Des députés de l'opposition suspendus de l'Assemblée

Quatorze députés centrafricains appartenant à trois partis de l'opposition ont été suspendus de leurs fonctions par le président de l'Assemblée nationale, Luc Appolinaire Dondon Konamabaye, pour "absentéisme chronique". Cette information, révélée par le journal "L'Echo de Centrafrique", a été confirmée par M. Dondon Konamabaye qui a justifié sa décision par l'application du règlement intérieur de l'Assemblée.
"Quand les députés se sont absentés pendant deux sessions ordinaires, leurs indemnisations sont suspendues jusqu'à ce qu'ils reprennent leur siège", a-t-il déclaré.
Sur les 14 députés suspendus, huit appartiennent au Rassemblement démocratique centrafricain (RDC) d'André Kolingba, considéré par les autorités comme l'instigateur du coup d'Etat manqué du 28 mai 2001.

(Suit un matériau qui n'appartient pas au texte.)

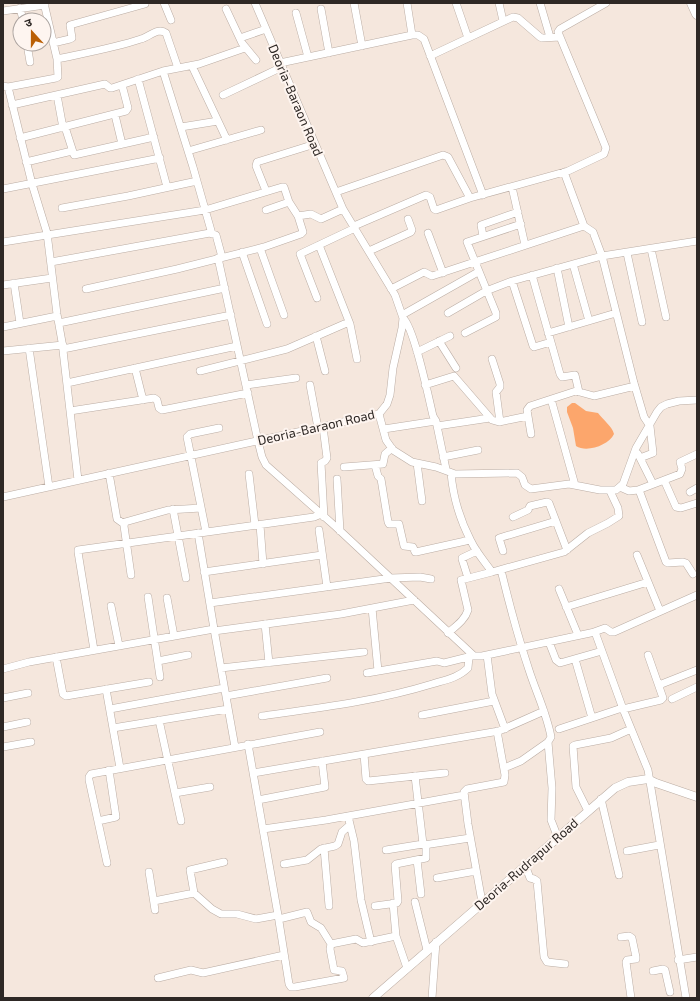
<svg xmlns="http://www.w3.org/2000/svg" width="700" height="1001" font-family="'Exo 2','Noto Sans Devanagari',sans-serif">
	<style>
		.water { fill: #fca66c }
		.lines { fill: none; stroke-linecap: round; stroke-linejoin: round }
		.minor-casing { stroke: #bbada4; stroke-width: 8 }
		.major-casing { stroke: #bbada4; stroke-width: 9 }
		.highway-casing { stroke: #bbada4; stroke-width: 11 }
		.minor { stroke: #fff; stroke-width: 7 }
		.major { stroke: #fff; stroke-width: 8 }
		.highway { stroke: #fff; stroke-width: 10 }
		.labels { text-anchor: middle; dominant-baseline: central; stroke-width: 4; stroke-linejoin: round; paint-order: stroke }
		.street-label { font-size: 13px; fill: #2e2825; stroke: #fef5f0 }
	</style>
	<rect width="100%" height="100%" fill="#f5e7dd"/>
	<path class="water" d="M572,403H575L586,411L598,413C603,420 612,426 614,434C609,445 587,453 576,446L573,428L567,412V407Z"/>
	<g class="lines">
		<defs>
			<path id="minor" d="M164,3L171,20
				M354,3L362,46
				M456,3L468,38
				M499,3L503,21
				M540,3L550,37
				M20,8L23,20
				M226,9L242,43L256,60
				M321,9L329,53
				M3,11L45,5
				M296,13L308,57
				M412,35H418L424,39L483,195
				M240,38L266,29
				M53,43L70,39L72,38L70,25L145,4
				M27,44L30,62
				M430,56L513,17L518,18L540,37L542,38L560,37
				M57,59C85,53 114,48 141,39C149,37 158,27 166,33L178,68
				M280,63L412,35L407,3
				M192,66L227,140
				M163,71L193,167L212,234
				M138,79L167,187
				M3,86L8,87L56,78L58,77L57,59L44,3
				M8,87L32,184L47,233L57,314L62,342L78,480
				M57,95L63,128
				M223,95L282,67
				M12,105L105,84L110,88H112L163,71L199,64L245,48
				M115,115L122,144
				M65,127L74,155L154,137
				M181,127L218,121
				M20,138L126,111L128,108L122,85
				M188,151L261,130
				M26,162L72,151
				M564,172L584,226L593,232L602,256L634,383L644,417L650,426L653,453L640,458
				M512,187L525,245
				M3,189L160,158
				M266,191L256,166L257,162L315,144
				M336,192L443,155L448,157L470,198L568,171L604,154L606,148L600,133L558,32L560,29L606,3
				M62,208L128,196L197,181
				M266,210L289,202L298,216L311,214L321,219L343,209
				M354,226L426,195L430,197L434,209L436,210L470,198
				M428,233L443,273
				M483,236L481,225L518,212
				M3,242L205,210L282,187H284L289,202
				M319,245L350,324L357,359
				M260,248L284,315
				M651,249L666,317
				M369,251L411,232L412,230L408,219
				M242,252L267,324
				M627,253L642,322
				M218,258L258,441L262,457L266,465L336,527L474,656H482L595,632L623,709L648,770L686,998
				M51,262L210,233L216,235L222,257
				M573,264L589,321
				M557,268L569,327
				M532,275L560,374L562,377L575,375L579,392
				M512,281L533,346L534,347L551,342
				M14,283L20,323
				M3,285L52,278
				M86,289L177,269L264,247L301,234L303,232L298,216
				M391,289L424,272L432,276L584,226
				M317,298L300,254L355,228
				M448,313L486,291L512,281L602,256L697,241
				M402,315L478,272
				M403,318C414,327 429,399 433,416L436,421L446,469
				M59,323L225,288
				M3,327L57,316
				M465,333L496,317V313L467,242L521,224
				M548,333L616,313
				M316,336L325,371
				M439,341L456,368
				M29,348L49,487
				M63,349L231,315
				M3,351L63,345
				M417,352L450,336
				M492,359L500,384V387L496,392L500,422
				M135,368L143,400
				M200,371L287,349L349,322
				M67,383L237,346
				M246,385L296,378
				M310,385L318,428
				M425,385L454,376L492,420L499,422L528,416
				M551,399L575,485
				M70,411L154,398L157,400L159,408L162,410L248,393
				M379,414L386,440L393,450L412,462L436,467L455,474L517,473L522,477L525,485L531,489L569,484L600,490H616L623,484L636,448L657,412L661,407L667,404L679,401L697,400
				M437,426L490,418
				M323,427L327,458L325,461L321,463L324,517
				M384,429L436,421
				M531,434L527,410L530,406L576,391L594,396L635,386
				M638,454L653,484
				M443,457L478,450
				M417,463L422,501
				M375,465L378,476L381,479L388,522L389,524H399L404,546L413,547L415,552H416L470,540
				M344,467L383,464L385,454L392,448
				M109,473L117,519L124,524
				M451,473C453,496 460,520 471,541C476,552 485,562 492,572L564,552L588,533L608,523L619,516L618,508L610,491
				M249,474L255,525
				M337,479L340,531
				M664,480L676,507L681,508L697,503
				M620,487L629,491L638,490L680,474L682,469L680,462L697,454
				M639,490L666,562L668,563L683,562L686,563L693,574
				M690,492L697,488
				M3,497L379,414L387,404L390,395L393,368L402,328L403,318L395,295L343,209L255,3
				M173,509L186,578
				M513,517L528,510L530,506L547,502L549,503L567,550
				M260,525L263,564
				M319,530L327,587
				M206,532L187,437L190,434L219,428
				M198,533L214,629L235,747
				M503,551L499,538L556,521
				M637,555L660,611
				M501,570C509,603 518,637 529,670C536,692 547,714 551,737L548,742L521,761L504,768
				M204,572L322,555
				M131,575L124,526L125,522L168,510L201,508
				M468,578L462,559V558L477,551
				M559,589L578,635
				M148,597L160,677
				M167,598L174,636
				M210,603L391,578L420,577L431,579
				M111,606L119,646
				M566,607L648,582
				M372,608L378,671
				M265,624L269,663
				M214,631L341,614L414,600
				M594,632L605,628L611,632H614L697,595
				M448,633C456,626 465,620 468,610L461,580L492,572
				M549,642L556,660L560,663L602,651
				M94,650L78,552V550L314,517L321,514
				M487,655L492,694L505,729
				M56,657L63,694L66,696L149,682
				M575,659L592,718
				M158,661L188,655
				M221,668L364,652
				M3,669L29,662L214,629
				M367,673L437,661L444,663L472,656
				M659,685L697,670
				M106,689L120,768
				M226,696L327,678
				M3,698L28,693
				M672,699L697,687
				M110,709L224,688
				M623,709L661,700L663,698L648,655
				M422,715L494,701
				M262,716C319,708 377,701 432,684C445,680 458,678 468,668L469,657
				M159,720L181,821
				M3,727L27,722
				M113,728L228,709
				M559,729L622,708
				M548,742L552,788L551,820L558,838
				M248,744L278,915L289,984L291,987H295L344,978L342,971L334,970L330,949L331,944L356,939L363,943L396,936
				M3,747L31,742
				M364,754L366,779L368,781L445,773
				M253,773L499,731L544,711
				M415,776L423,844L424,845L470,838
				M175,793L210,787
				M601,799L619,875
				M258,800L325,787L322,761
				M588,811L576,787L573,746L575,745L611,738L631,729
				M348,816L354,841L361,900L371,942
				M98,821L116,817L109,770
				M263,829L326,820L464,795
				M324,848L329,906
				M386,850L423,844
				M627,851L659,845
				M417,860L421,894
				M107,863L89,780V777L91,774L320,732
				M284,864L307,860L321,849L335,846L338,844L342,832L350,825
				M525,865L530,878L534,879L537,881L544,957L547,962L565,964
				M149,872L155,910
				M437,878L476,871
				M194,893L190,870L224,862
				M154,901L194,893L212,909L221,914H237L256,919L278,915
				M415,902L427,950
				M482,902L468,824L464,792L467,789L504,782L505,775L497,731
				M393,903L396,936L407,968
				M375,906L397,903L398,901L395,865L396,864L426,858V844
				M279,919L307,912L311,922L321,928L331,944
				M621,937L629,936L632,938L636,957V959L627,960L626,962L631,998
				M678,960L697,957
				M653,971L663,969L665,970L670,992
				M158,978L191,970L203,973L284,955
				M432,998L436,942"/>
			<path id="major" d="M373,998L615,788L628,782L648,779L656,783L697,797"/>
			<path id="highway" d="M692,3L697,14"/>
		</defs>
		<use href="#minor" class="minor-casing"/>
		<use href="#major" class="major-casing"/>
		<use href="#highway" class="highway-casing"/>
		<use href="#minor" class="minor"/>
		<use href="#major" class="major"/>
		<use href="#highway" class="highway"/>
	</g>
	<g class="labels">
		<g class="street-label">
			<text transform="translate(296 100) rotate(67)">Deoria-Baraon Road</text>
			<text transform="translate(316 427) rotate(-13)">Deoria-Baraon Road</text>
			<text transform="translate(526 864) rotate(-41)">Deoria-Rudrapur Road</text>
		</g>
	</g>
	<rect width="700" height="1001" fill="none" stroke="#2e2825" stroke-width="8"/>
	<g transform="translate(32 32) rotate(339)"><circle r="19" fill="#fef5f0" stroke="#aba39f"/>
	<path d="M0-3L7 15L0 10L-7 15Z" fill="#ba5f05"/>
	<text y="-6" font-size="11" font-weight="bold" text-anchor="middle" fill="#2e2825">उ</text>
	</g>
</svg>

Ces députés du RDC ont fui la capitale, pendant ou après la tentative de putsch, pour se réfugier à l'étranger.
Parmi les autres parlementaires sanctionnés, figurent aussi Charles Massi, président du Forum démocratique pour la modernité (Fodem), qui a quitté Bangui depuis plusieurs mois pour des raisons de santé, et Me Henri Pouzère, avocat centrafricain au barreau de Libreville et résidant au Gabon depuis plusieurs années.
Deux des quatre derniers "absentéistes" sont Charles Armel Doubane et Etienne Kezza Koyangbo Cimossi, de l'Alliance pour la démocratie et le progrès (ADP).
Si le premier n'a pas voulu regagner le pays au terme d'un stage en France, M. Koyangbo Cimossi a en revanche fui Bangui pour échapper à une arrestation menée par l'Unité de sécurité présidentielle.
Membre de l'ethnie yakoma, comme Kolingba, il s'était fait remarquer à l'Assemblée, quelques jours avant la tentative de putsch, par un discours au vitriol retraçant la gestion "désastreuse" du régime du président Patassé.